THE INPUT:
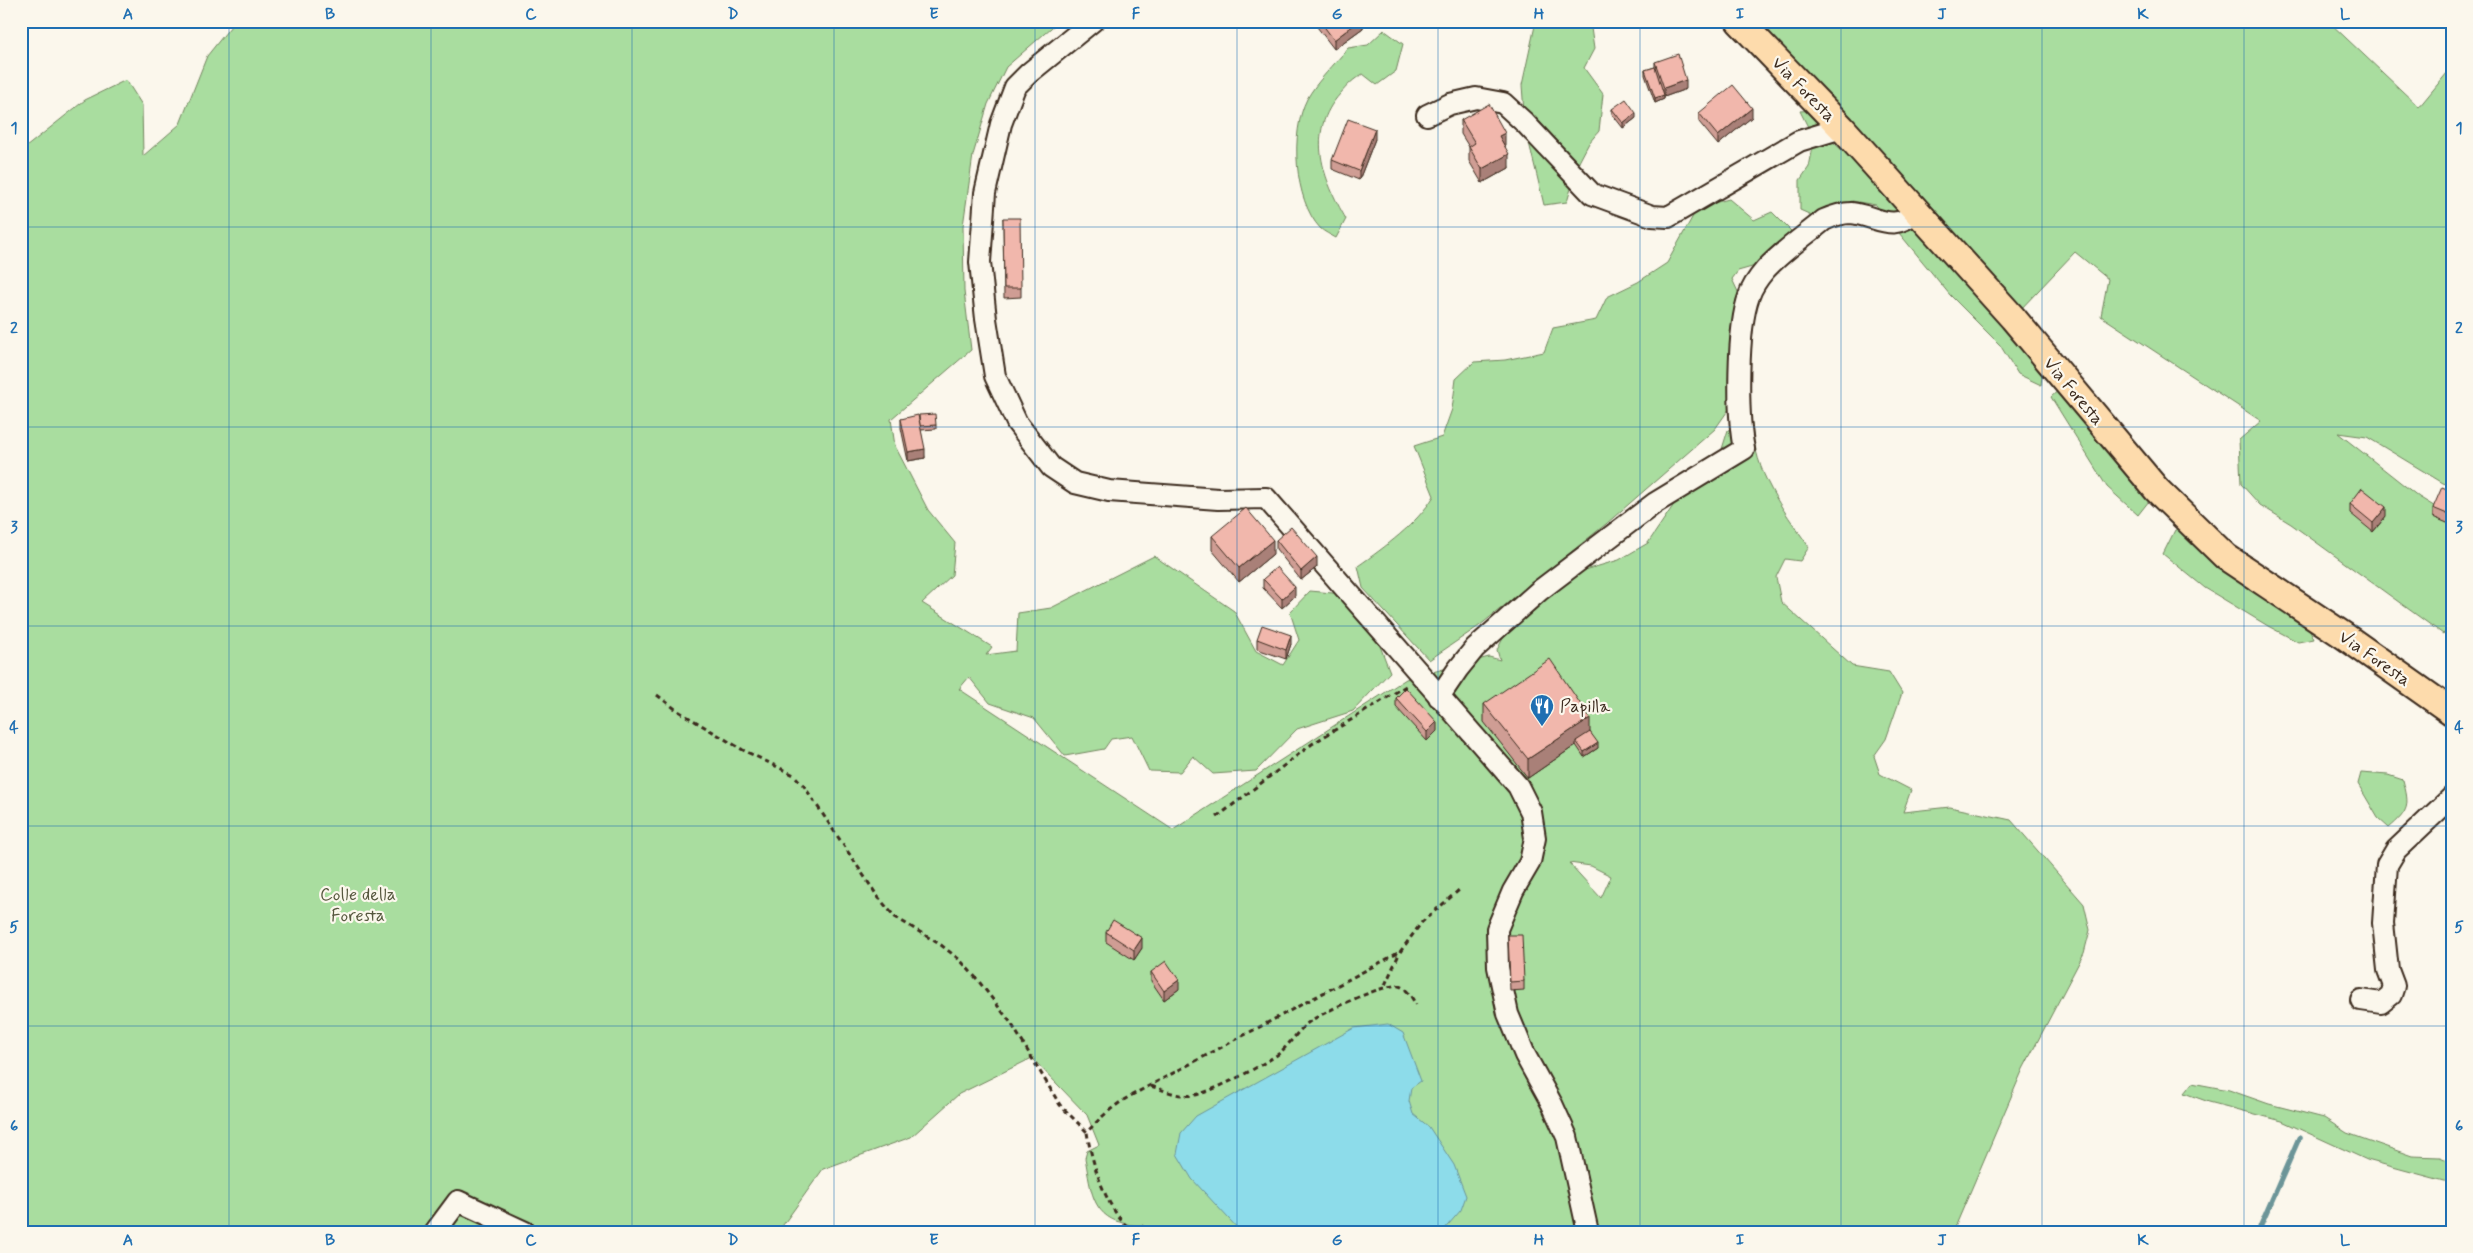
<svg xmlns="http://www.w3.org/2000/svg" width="2473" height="1253" font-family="Mynerve,sans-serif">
<rect width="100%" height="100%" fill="#fbf7ec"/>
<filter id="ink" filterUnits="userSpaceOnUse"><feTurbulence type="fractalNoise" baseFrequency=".02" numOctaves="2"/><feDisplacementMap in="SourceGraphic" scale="10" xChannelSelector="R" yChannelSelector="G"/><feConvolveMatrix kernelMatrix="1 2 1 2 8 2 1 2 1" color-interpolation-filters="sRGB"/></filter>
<g filter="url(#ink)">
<!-- green -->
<g fill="#a9dd9f" stroke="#72845e" fill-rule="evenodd">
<path d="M235,21H1059L1006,67L988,104L973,155L963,226L964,291L971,350L891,419L895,446L928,510L955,543L952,575L922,603L992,647L986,655L1016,651L1018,613L1051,608L1154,556L1234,611L1256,651L1283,665L1299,640L1290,612L1310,591L1344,594L1373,628L1390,672L1353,711L1297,729L1256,771L1213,774L1193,756L1180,772L1149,771L1132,736L1111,739L1104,749L1065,756L1034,718L990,703L969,677L959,689L1173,830L1406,679L1489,657L1500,660L1497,650L1514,617L1578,572L1619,560L1648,543L1681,494L1715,471L1728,430L1752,423C1755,475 1781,506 1809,547L1800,561L1785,559L1776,577L1781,602L1852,666L1889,672L1902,693L1886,739L1874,756L1880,774L1911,790L1903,812L1950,807L2011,820L2084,904L2090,930L2084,953L2023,1069L1953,1232H1148L1143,1225C1133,1226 1126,1224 1116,1221C1090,1211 1090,1182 1085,1158L1087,1151L1099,1145L1087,1115L1032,1058L959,1094L911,1137L823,1169L778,1232H21V151L85,100L126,80L142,105L143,156L180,124L207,56ZM1569,863L1591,866L1611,876L1601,898Z"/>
<polygon points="1536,21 1590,21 1594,49 1584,68 1603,94 1599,131 1589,143 1579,162 1567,202 1544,205 1525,126 1522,85"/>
<polygon points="1760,21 2328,21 2419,107 2452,67 2452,486 2443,483 2367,437 2338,433 2419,497 2437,508 2434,517 2452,525 2452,626 2443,634 2291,524 2260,505 2241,484 2239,440 2261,421 2101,316 2108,279 2075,252 2019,311 1820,92"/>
<path d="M1384,30L1403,44L1396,71L1377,85L1363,74C1353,79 1347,86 1340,94C1305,133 1323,179 1346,219L1336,238C1331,235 1324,232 1320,228C1294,200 1290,132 1307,99C1317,81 1335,64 1348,48L1368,45Z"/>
<polygon points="1815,110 1833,132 1833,142 1864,170 2044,357 2041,385 2018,374 2000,345 1950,295 1876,205 1852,201 1818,218 1800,210 1800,180 1809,167 1812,152 1811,133 1800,111"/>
<path d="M1729,199L1754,220L1772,212L1791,231L1759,265L1738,271L1732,279L1739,294L1733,337L1734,402L1715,429L1606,524L1479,626L1429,660L1363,588L1358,566C1385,547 1417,524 1434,496L1414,446L1442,437L1452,409L1456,379L1474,362L1505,360L1544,352L1553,328L1596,320L1607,297L1638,282L1667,263L1698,207Z"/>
<polygon points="2063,386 2137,477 2149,501 2138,515 2107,487 2051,397"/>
<polygon points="2184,528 2234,579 2263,593 2305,619 2314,639 2298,642 2268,626 2205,588 2163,554 2175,530"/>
<path d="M2361,773L2388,775L2403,780C2410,806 2409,811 2389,828L2378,818L2358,784Z"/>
<polygon points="2192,1083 2229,1090 2269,1104 2324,1118 2347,1133 2412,1156 2440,1157 2452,1162 2452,1183 2367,1160 2282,1121 2209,1102 2184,1093"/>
</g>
<!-- water -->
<polygon fill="#8ddcea" stroke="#6c9598" points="1388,1024 1403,1033 1421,1081 1411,1088 1409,1101 1413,1114 1429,1127 1454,1165 1466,1196 1461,1210 1442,1232 1241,1232 1192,1179 1177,1154 1181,1133 1196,1116 1354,1028"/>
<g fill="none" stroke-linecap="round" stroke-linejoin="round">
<!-- stream -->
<polyline stroke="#6c9598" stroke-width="5.5" points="2258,1232 2299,1138"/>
<!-- minor casing -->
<g stroke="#3b2a1e" stroke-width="24">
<g id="minor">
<polyline points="1093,21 1029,73 1015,87 1001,124 985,193 980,262 986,319 995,376 1017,423 1051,467 1075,483 1109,491 1218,499 1266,498 1518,786 1531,812 1535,838 1530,862 1513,891 1497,929 1498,967 1508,1014 1525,1055 1552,1104 1567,1137 1588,1232"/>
<polyline points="1427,115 1450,104 1476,98 1503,103 1525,123 1592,194 1652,216 1668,217 1799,141 1842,128"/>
<path d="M1439,697L1458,669L1475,648L1539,591L1655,503L1744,449C1737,415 1737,329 1749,296C1752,287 1759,277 1765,270C1782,251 1805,236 1824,220C1833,216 1841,213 1851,213C1878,216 1892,234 1917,211"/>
<polyline points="2361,1000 2381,1003 2391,995 2394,986 2388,970 2383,923 2387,865 2396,850 2452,797"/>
<polyline points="435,1232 458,1201 525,1232"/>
</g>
</g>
<!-- major casing -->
<g stroke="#3b2a1e" stroke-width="30">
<polyline id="major" points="1739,21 1842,128 2013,318 2157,490 2226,557 2343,635 2452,712"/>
</g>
<!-- path -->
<g stroke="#3b2a1e" stroke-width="3" stroke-dasharray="5 4" stroke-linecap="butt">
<polyline points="1779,21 1780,31"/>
<polyline points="657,695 678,711 743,750 794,775 804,786 878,897 895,917 941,945 960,960 977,979 1011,1023 1060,1105 1087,1132"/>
<polyline points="1217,817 1312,744 1406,686"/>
<polyline points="1385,985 1400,952 1422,922 1459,890"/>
<path d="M1151,1086C1166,1091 1183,1099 1199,1094C1220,1088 1259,1067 1277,1055C1289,1046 1297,1031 1309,1022C1321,1013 1387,982 1399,986C1408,989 1412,998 1416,1005"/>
<path d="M1135,1232C1108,1217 1091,1161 1087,1132C1101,1117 1114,1105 1132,1095L1400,952"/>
</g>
<!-- minor -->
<use href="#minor" stroke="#fbf7ec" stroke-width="20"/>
<!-- major -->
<use href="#major" stroke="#fddbac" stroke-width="26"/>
</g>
<!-- wall -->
<g fill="#cf9d94" stroke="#3b2a1e">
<polygon points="1314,21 1363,21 1363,28 1334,49 1314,23"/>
<polygon points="1655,62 1686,89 1664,97 1664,99 1655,103 1645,75 1645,70 1655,67"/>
<polygon points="1612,109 1636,118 1623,128 1612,114"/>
<polygon points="1699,113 1752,117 1718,145 1699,122"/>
<polygon points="1461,120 1505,146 1509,168 1482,183 1469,161 1469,147 1461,134"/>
<polygon points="1375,139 1359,180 1332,169 1332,160"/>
<polygon points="1003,218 1021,288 1021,297 1004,298"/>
<polygon points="901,419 919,421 936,425 936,429 921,430 925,458 908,461 901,428"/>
<polygon points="2452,491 2452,525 2433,517 2433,508"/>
<polygon points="2350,504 2386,516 2373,532 2350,513"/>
<polygon points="1212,536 1273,554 1239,582 1212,550"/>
<polygon points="1276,540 1317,567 1301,580 1276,549"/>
<polygon points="1263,579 1295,596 1282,608 1263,588"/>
<polygon points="1257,639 1291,644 1286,659 1257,649"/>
<polygon points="1396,698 1437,731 1427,741 1396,707"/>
<polygon points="1484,704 1590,732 1598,748 1584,757 1576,745 1528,778 1484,722"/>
<polygon points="1106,932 1142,948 1134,960 1106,942"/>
<polygon points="1508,935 1524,981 1524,990 1510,991"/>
<polygon points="1151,972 1179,989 1164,1000 1151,981"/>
</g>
<!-- shaded-wall -->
<g fill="#a98078" stroke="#3b2a1e">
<polygon points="1359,21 1363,21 1363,28 1334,49 1334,40"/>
<polygon points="1686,80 1686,89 1664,97 1664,99 1655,103 1655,98 1664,95 1664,88"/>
<polygon points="1752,108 1752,117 1718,145 1718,136"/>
<polygon points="1636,113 1636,118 1623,128 1623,123"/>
<polygon points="1375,129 1375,139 1359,180 1359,171"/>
<polygon points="1505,133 1505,147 1499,136"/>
<polygon points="1509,154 1509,168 1482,183 1482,169"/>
<polygon points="925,449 925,458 908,461 908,452"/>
<polygon points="2386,507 2386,516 2373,532 2373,523"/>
<polygon points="1273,540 1273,554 1239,582 1239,568"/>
<polygon points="1317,557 1317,567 1301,580 1301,571"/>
<polygon points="1295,587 1295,596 1282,608 1282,599"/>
<polygon points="1291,635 1291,644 1286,659 1286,650"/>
<polygon points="1590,718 1590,736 1576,741 1576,745 1528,778 1528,759"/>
<polygon points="1437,722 1437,731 1427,741 1427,732"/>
<polygon points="1598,743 1598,748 1584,757 1584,752"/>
<polygon points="1142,938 1142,948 1134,960 1134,950"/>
<polygon points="1179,980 1179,989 1164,1000 1164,991"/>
</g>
<!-- building -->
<g fill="#f1b7ac" stroke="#3b2a1e">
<polygon points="1320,21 1359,21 1334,40"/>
<polygon points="1678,54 1686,80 1664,88 1655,62"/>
<polygon points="1655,67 1664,95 1655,98 1645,70"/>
<polygon points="1733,85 1752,108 1718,136 1699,113"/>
<polygon points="1626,99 1636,113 1623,123 1612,109"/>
<polygon points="1489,104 1505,133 1499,136 1509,154 1482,169 1469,147 1475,143 1461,120"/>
<polygon points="1348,119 1375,129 1359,171 1332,160"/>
<polygon points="1003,218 1020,218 1021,288 1004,288"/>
<polygon points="935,414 936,425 920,426 919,415"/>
<polygon points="918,415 925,449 908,452 901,419"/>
<polygon points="2442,487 2452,491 2452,516 2433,508"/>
<polygon points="2362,488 2386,507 2373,523 2350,504"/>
<polygon points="1246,508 1273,540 1239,568 1212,536"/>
<polygon points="1291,527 1317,557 1301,571 1276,540"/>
<polygon points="1277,567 1295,587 1282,599 1263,579"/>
<polygon points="1262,625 1291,635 1286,650 1257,639"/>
<polygon points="1550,659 1590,718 1528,759 1484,704"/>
<polygon points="1406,688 1437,722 1427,732 1396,698"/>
<polygon points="1590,732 1598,743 1584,752 1576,741"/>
<polygon points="1113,920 1142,938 1134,950 1106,932"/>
<polygon points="1508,935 1522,935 1524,981 1510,982"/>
<polygon points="1166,961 1179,980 1164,991 1151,972"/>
</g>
</g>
<!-- grid -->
<path fill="none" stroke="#1f6fb2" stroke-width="1" stroke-opacity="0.55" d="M229,21V1232M431,21V1232M632,21V1232M834,21V1232M1035,21V1232M1237,21V1232M1438,21V1232M1640,21V1232M1841,21V1232M2042,21V1232M2244,21V1232M21,227H2452M21,427H2452M21,626H2452M21,826H2452M21,1026H2452"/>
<!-- icons -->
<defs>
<g id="restaurant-pin" transform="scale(1.25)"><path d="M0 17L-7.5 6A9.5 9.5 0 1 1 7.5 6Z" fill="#1f6fb2" stroke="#fbf7ec"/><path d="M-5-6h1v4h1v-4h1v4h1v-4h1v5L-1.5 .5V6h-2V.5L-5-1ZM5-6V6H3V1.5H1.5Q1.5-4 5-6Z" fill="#fff"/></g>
</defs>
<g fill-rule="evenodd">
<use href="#restaurant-pin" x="1542" y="706"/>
</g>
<g text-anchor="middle" stroke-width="4.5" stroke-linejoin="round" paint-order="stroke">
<!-- street labels -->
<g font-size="18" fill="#3b2a1e" stroke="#fbf7ec">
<text transform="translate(1804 89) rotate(46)" y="6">Via Foresta</text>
<text transform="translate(2074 391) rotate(50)" y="6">Via Foresta</text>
<text transform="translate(2375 658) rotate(35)" y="6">Via Foresta</text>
</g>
<!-- poi labels -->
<g font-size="18" fill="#3b2a1e" stroke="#fbf7ec" text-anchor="start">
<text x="1560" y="712">Papilla</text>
</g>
<!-- park labels -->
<g font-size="18" fill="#56573e" stroke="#fbf7ec">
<text x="358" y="900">Colle della<tspan x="358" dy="21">Foresta</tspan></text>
</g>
</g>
<!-- margin -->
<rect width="2473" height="1253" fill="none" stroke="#fbf7ec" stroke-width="55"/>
<rect x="28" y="28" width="2418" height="1198" fill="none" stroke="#1f6fb2" stroke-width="2"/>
<g font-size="16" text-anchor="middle" font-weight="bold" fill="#1f6fb2">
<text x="128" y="19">A</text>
<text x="330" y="19">B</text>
<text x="531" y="19">C</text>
<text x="733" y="19">D</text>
<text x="934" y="19">E</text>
<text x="1136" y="19">F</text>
<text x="1337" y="19">G</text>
<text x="1539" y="19">H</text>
<text x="1740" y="19">I</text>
<text x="1942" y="19">J</text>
<text x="2143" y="19">K</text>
<text x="2345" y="19">L</text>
<text x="14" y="133">1</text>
<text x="2459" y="133">1</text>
<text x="14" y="333">2</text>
<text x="2459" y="333">2</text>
<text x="14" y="532">3</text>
<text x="2459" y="532">3</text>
<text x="14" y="732">4</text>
<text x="2459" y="732">4</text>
<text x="14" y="932">5</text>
<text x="2459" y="932">5</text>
<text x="14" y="1131">6</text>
<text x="2459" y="1131">6</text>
<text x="128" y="1245">A</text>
<text x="330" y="1245">B</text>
<text x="531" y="1245">C</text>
<text x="733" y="1245">D</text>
<text x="934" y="1245">E</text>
<text x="1136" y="1245">F</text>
<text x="1337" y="1245">G</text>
<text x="1539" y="1245">H</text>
<text x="1740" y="1245">I</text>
<text x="1942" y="1245">J</text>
<text x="2143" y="1245">K</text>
<text x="2345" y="1245">L</text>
</g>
</svg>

TASK REQUIREMENTS: Search the entries for the word "linejoin". Copy each line where it appears.

TASK RESULT:
<g fill="none" stroke-linecap="round" stroke-linejoin="round">
<g text-anchor="middle" stroke-width="4.5" stroke-linejoin="round" paint-order="stroke">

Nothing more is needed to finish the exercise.